Jetzt erst hörte Aggie jemand den Gang heraufkommen und erkannte Silvios Schritt.

Unter heftig einsetzendem Herzklopfen wartete sie, daß er an der Tür vorbei sei. Ein wenig vorgebeugt, mit einem merkwürdig unsichtbaren Lächeln, dem Privatlächeln eines fertig geschminkten Clowns hinter den Kulissen, horchte sie in die Stille hinein. Als sie sich ihrer Haltung bewußt wurde, richtete sie sich wie ertappt auf, zählte bis drei, öffnete die Tür und lief leise über den Gang zur Treppe.

Die feste Landstraße unter sich, marschierte sie nach Breuschheim. Sie schaute sich summend auf der Erde um und im Himmel, marschierte und war erstaunt über die Menge blühender Bäume und noch mehr über eine Strichwolke, die wie der Rauch von all den Blüten im strahlenden Himmel hing. Mit keinem Gedanken dachte sie an das zurück, was geschehn war. Sie wollte nicht. Sie kam unter einem Apfelbaum vorbei, den ein Bienenschwarm in eine dröhnende Orgel verwandelte, hielt an und beteiligte sich an dem Gesang, indem sie ihr Summen anschwellen ließ, so hoch es ging. Zufrieden mit ihrer Leistung setzte sie den Weg fort.

Die Straße begann zu steigen, und als sie bei dem unablässigen Summen außer Atem geriet, ließ sie nach und suchte, was das für eine Melodie sei, von der sie behext war. Auf der Höhe angelangt, verstummte sie ganz – von unten blickte Schloß Breuschheim sie aus flammenden Fensterscheiben an ...

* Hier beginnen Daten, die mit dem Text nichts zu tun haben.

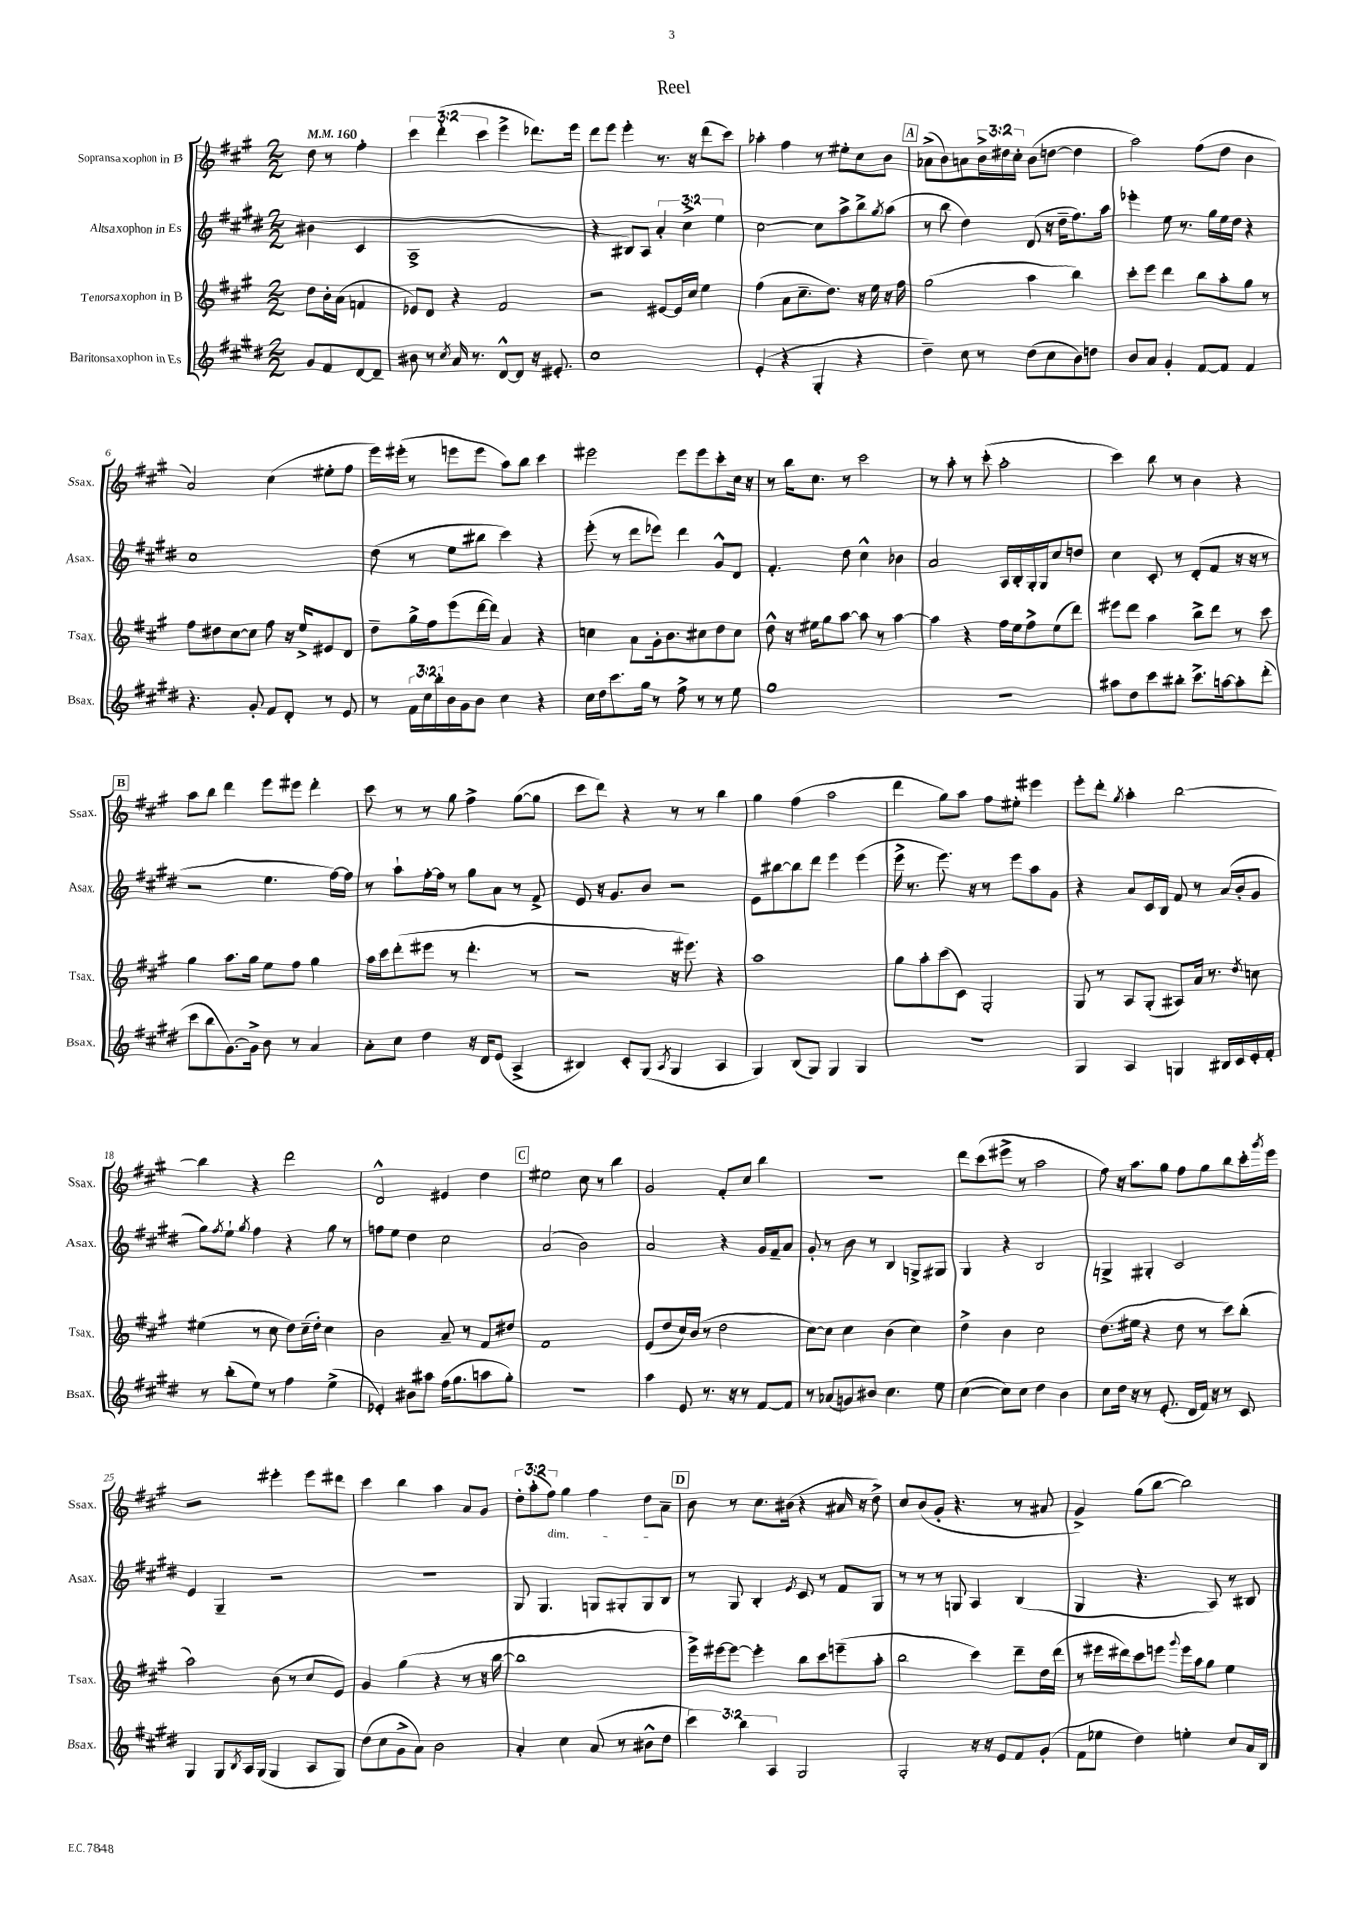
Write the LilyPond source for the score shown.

\header { title = "Reel" }
<<
\new StaffGroup <<
\new Staff = "s0" \with { instrumentName = "Sopransaxophon in B" shortInstrumentName = "Ssax." } {
    \clef treble \key a \major \numericTimeSignature \time 2/2 \override Staff.TupletNumber.text = #tuplet-number::calc-fraction-text \partial 2 \tempo 4 = 160
    d''8 r8 fis''4-. |
    \tuplet 3/2 { cis'''4 d'''4-.( cis'''4 } e'''4-> des'''8.) e'''16 |
    d'''8 e'''8 e'''4-. r8. r16 d'''8( cis'''8) |
    aes''4-. fis''4 r8 eis''8-. cis''8 b'8 |
    \mark \markup { \box "A" } aes'8->( b'8) a'8 \tuplet 3/2 { b'16-> dis''16 cis''16-. } b'8( d''8~ d''4 |
    a''2) fis''8( d''8 b'4 |
    a'2) cis''4( eis''8-. fis''8 |
    e'''16) eis'''16-.( r8 e'''8 e'''8 a''8) b''8 cis'''4 |
    eis'''2 eis'''8 eis'''8 cis'''8-. cis''16 r16 |
    r8 b''16 cis''8. r8 cis'''2 |
    r8 a''8-. r8 cis'''8-.( a''2-. |
    cis'''4) b''8 r8 b'4 r4 |
    \mark \markup { \box "B" } a''8 b''8 d'''4 e'''8 eis'''8 d'''4-. |
    cis'''8 r8 r8 gis''8 fis''4-> gis''8~( gis''8 |
    cis'''8 d'''8) r4 r8 r8 b''4 |
    gis''4 fis''4( a''2 |
    d'''4 gis''8) a''8 fis''8 eis''8-. eis'''4 |
    e'''8-. d'''8-. \acciaccatura { gis''8 } a''4-. b''2~ |
    b''4 r4 d'''2 |
    d'2-^ eis'4 d''4 |
    \mark \markup { \box "C" } eis''2 cis''8 r8 b''4 |
    gis'2 fis'8-. cis''8 b''4 |
    r1 |
    d'''8 cis'''8( eis'''8-> r8 a''2 |
    fis''8) r16 a''8. gis''8 fis''8 gis''8 b''8 cis'''16-. \acciaccatura { gis'''8 } e'''16 |
    r2 eis'''4-. eis'''8 dis'''8 |
    cis'''4 b''4 a''4 a'8 gis'8 |
    \tuplet 3/2 { d''8-. a''8-.( fis''8\dim) } gis''4 fis''4 d''8 a'8--\! |
    \mark \markup { \box "D" } b'8 r8 cis''8. bis'16( r4 ais'16 r16 d''8->) |
    cis''8 b'8( gis'8-. r4. r8 ais'8 |
    gis'4->) gis''8( b''8~ b''2) \bar "|." |
}
\new Staff = "s1" \with { instrumentName = "Altsaxophon in Es" shortInstrumentName = "Asax." } {
    \clef treble \key e \major \numericTimeSignature \time 2/2 \override Staff.TupletNumber.text = #tuplet-number::calc-fraction-text \partial 2
    bis'4( cis'4 |
    a1-> |
    r4 bis8) a8 \tuplet 3/2 { a'4-. cis''4-> e''4 } |
    cis''2~ cis''8 a''8-> b''8-> \acciaccatura { gis''8 } a''8( |
    \mark \markup { \box "A" } r8 b''8 dis''4) dis'8( r16 dis''16-- fis''8.) a''16 |
    ees'''4-. e''8 r8. gis''16 e''16 dis''16 r4 |
    cis''1 |
    dis''8( r8 e''8 bis''8 cis'''4) r4 |
    e'''8-.( r8 dis'''8 ees'''8) dis'''4 gis'8-^ dis'8 |
    fis'4.-. dis''8 cis''4-^ bes'4 |
    a'2 a16 b16-. gis16-. gis16 cis''8 d''8 |
    cis''4 cis'8-. r8 dis'8-.( fis'8 r16 r16 r8 |
    \mark \markup { \box "B" } r2 e''4. fis''16~) fis''16 |
    r8 a''8-! fis''16~-. fis''16 r8 gis''8 a'8 r8 fis'8-> |
    e'8 r16 gis'8. b'8 r2 |
    e'8 bis''8~ bis''8 dis'''8 e'''4 e'''4( |
    e'''16-> r8. e'''8.) r16 r8 e'''8 a''8 gis'8 |
    r4 a'8 cis'16 b16 fis'8 r8 a'16( b'16-. gis'8 |
    gis''8) \acciaccatura { fis''8 } e''8-! \acciaccatura { gis''8 } fis''4 r4 gis''8 r8 |
    f''8 e''8 dis''4 cis''2 |
    \mark \markup { \box "C" } a'2( b'2) |
    a'2 r4 gis'16 fis'16-- a'8 |
    gis'8-. r8 b'8 r8 b4 g8-> gis8 |
    gis4 r4 b2 |
    g4-> gis4-. cis'2 |
    e'4 gis4-- r2 |
    R1 |
    gis8 gis4. g8 gis8-. gis8 b8 |
    \mark \markup { \box "D" } r8 gis8 b4-. \acciaccatura { e'8 } cis'8 r8 fis'8 gis8 |
    r8 r8 r8 g8 a4 b4( |
    gis4 r4. a8) r8 bis8 \bar "|." |
}
\new Staff = "s2" \with { instrumentName = "Tenorsaxophon in B" shortInstrumentName = "Tsax." } {
    \clef treble \key a \major \numericTimeSignature \time 2/2 \partial 2
    d''8 b'16-. a'16( f'4 |
    ees'8) d'8 r4 fis'2 |
    r2 eis'8~ eis'16 cis''16 e''4 |
    fis''4( a'8 cis''8.-- d''8.) r16 e''16 r16 fis''16 |
    \mark \markup { \box "A" } gis''2( a''4 b''4) |
    cis'''8-. e'''8 d'''4 b''8 a''8-. gis''8 r8 |
    fis''8 dis''8 cis''8~ cis''8 fis''8 r16 e''16-> eis'8 d'8 |
    d''8-- gis''16-> fis''16 e'''8( d'''16~ d'''16) a'4 r4 |
    c''4 a'8 gis'16-. b'8. cis''8 d''8 cis''8 |
    d''8-^ r16 eis''16 gis''8 a''8~ a''8 r8 a''4~ |
    a''4 r4 fis''16 e''16 fis''8-> e''8( d'''8) |
    eis'''8 d'''8 a''4 b''8-> d'''8 r8 cis'''8 |
    \mark \markup { \box "B" } gis''4 a''8. gis''16 e''8 fis''8 gis''4 |
    a''16 cis'''16 d'''8-.( eis'''8 r8 d'''4.-. r8 |
    r2 r16 eis'''8.) r4 |
    a''1 |
    gis''8 a''8-. cis'''8( cis'8) gis2-. |
    gis8 r8 a8 gis8-.( ais8) a'16 r8. \acciaccatura { d''8 } c''8 |
    eis''4( r8 cis''8 d''8) cis''16--( d''16-.) cis''4 |
    b'2 a'8-- r8 fis'8 dis''8 |
    \mark \markup { \box "C" } fis'1 |
    e'8( d''8 cis''16) b'16( r8 d''2 |
    cis''8~) cis''8 cis''4 b'4( cis''4) |
    d''4-> b'4 cis''2 |
    d''8.( eis''16 r4 d''8 r8 cis'''8) b''8-.( |
    a''2) b'8( r8 cis''8 e'8) |
    gis'4 gis''4( r4 r8 r16 b''16~ |
    b''1 |
    \mark \markup { \box "D" } e'''16->) eis'''16~ eis'''8~ eis'''4-. b''8 cis'''8 e'''8--( a''8-. |
    b''2 cis'''4) d'''8-- d''16 d'''16( |
    r8 eis'''16 dis'''16) cis'''8 e'''8 \appoggiatura { gis'''8 } e'''16 a''16 gis''8 e''4 \bar "|." |
}
\new Staff = "s3" \with { instrumentName = "Baritonsaxophon in Es" shortInstrumentName = "Bsax." } {
    \clef treble \key e \major \numericTimeSignature \time 2/2 \override Staff.TupletNumber.text = #tuplet-number::calc-fraction-text \partial 2
    gis'8 fis'8 dis'8~ dis'8-- |
    bis'8 r8 \acciaccatura { cis''8 } a'16 r8. dis'8~-^ dis'8 r16 eis'8.-. |
    cis''1 |
    e'4-.( r4 gis4-. r4 |
    \mark \markup { \box "A" } dis''4--) cis''8 r8 dis''8( cis''8 b'8) d''8 |
    b'8 a'8 gis'4-. fis'8~ fis'8 fis'4 |
    r4. gis'8-. fis'8 dis'8-. r8 e'8 |
    r8 \tuplet 3/2 { fis'16 cis''16 b''16-. } b'16 gis'16 b'8 cis''4 r4 |
    cis''16 dis''16 cis'''8. gis''16 r8 fis''8-> r8 r8 e''8 |
    gis''1 |
    r1 |
    ais''8 dis''8 cis'''8 bis''8-. cis'''8.-> a''16~ a''8-. dis'''8-.( |
    \mark \markup { \box "B" } cis'''8 b''8 gis'8.~) gis'16-> b'8 r8 a'4 |
    a'8-. cis''8 dis''4 r16 dis'16 e'8( a4-> |
    bis4) cis'8-. gis8( \acciaccatura { a8 } gis4 a4 |
    gis4) b8( gis8) gis4 gis4 |
    R1 |
    gis4 a4 g4 bis16 cis'16 e'16-. fis'16-. |
    r8 b''8-.( e''8) r8 fis''4 e''4->( |
    ees'4-.) bis'8 ais''8 fis''16( gis''8. a''8 gis''8-.) |
    \mark \markup { \box "C" } r1 |
    a''4 e'8 r8. r16 r8 fis'8~ fis'8 |
    r8 aes'8( g'8) bis'8 cis''4. e''8 |
    cis''4~( cis''8) cis''8 dis''4 b'4 |
    cis''8 dis''16 r16 r8 e'8.-.( dis'16 fis'16) r16 r8 cis'8 |
    gis4 gis8 \acciaccatura { b8 } a16 gis16( gis4 a8 gis8) |
    dis''8( cis''8 gis'8-> a'8) b'2 |
    a'4-. cis''4 a'8( r8 bis'8-^ dis''8 |
    \mark \markup { \box "D" } \tuplet 3/2 { cis'''4) b''4 a4 } gis2 |
    gis2-. r16 r16 e'8 fis'8 gis'8-.( |
    fis'8 ees''8 dis''4) e''4-. cis''8 a'16 b16 \bar "|." |
}
>>
>>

Ach ja, rief sie: du bist bös, weil ich in Adas Zimmer nicht die Zeit fand, dich richtig zu beachten! Ja, das bist du also! Schön, schön. Schloß Breuschheim. Du wirst mir doch deshalb nicht den versprochenen Tee entziehen – oder sind das bloß Warnungsfeuer, weil es schon zehn Minuten nach fünf ist? ... Als die Melodie sich beim Weitergehn wieder einstellte, erkannte sie den Militärmarsch von Schubert, und nun pfiff sie ihn. Erst recht!

 

»Verzeih, daß ich dich in deinen Gefühlen verletzt habe«, sagte Aggie beim nächsten Wiedersehn mit Ada.

»Meine Schuld«, erwiderte Ada. »Ich hätte das Gespräch vermeiden können. Dennoch, es ist gut so. Wir wissen beide Bescheid.«

»Gewiß«, bestätigte Aggie, und sie sprachen von einem neuen Roman, der nur als Privatdruck hatte erscheinen können, den aber jedermann las. Aggie nannte ihn ein obszönes Buch, Ada eine erfrischende Lektüre für Damen der älteren Generation.

»Und wie gefallen dir die diesjährigen Sommerhüte?« fragte Aggie.

Nachdem das unverfängliche Thema gefunden war, verweilten sie dabei, bis Silvio seine »Mitarbeiterin« zu sich bitten ließ, um die Einladungsliste für die Eröffnung ihres Salons aufzustellen.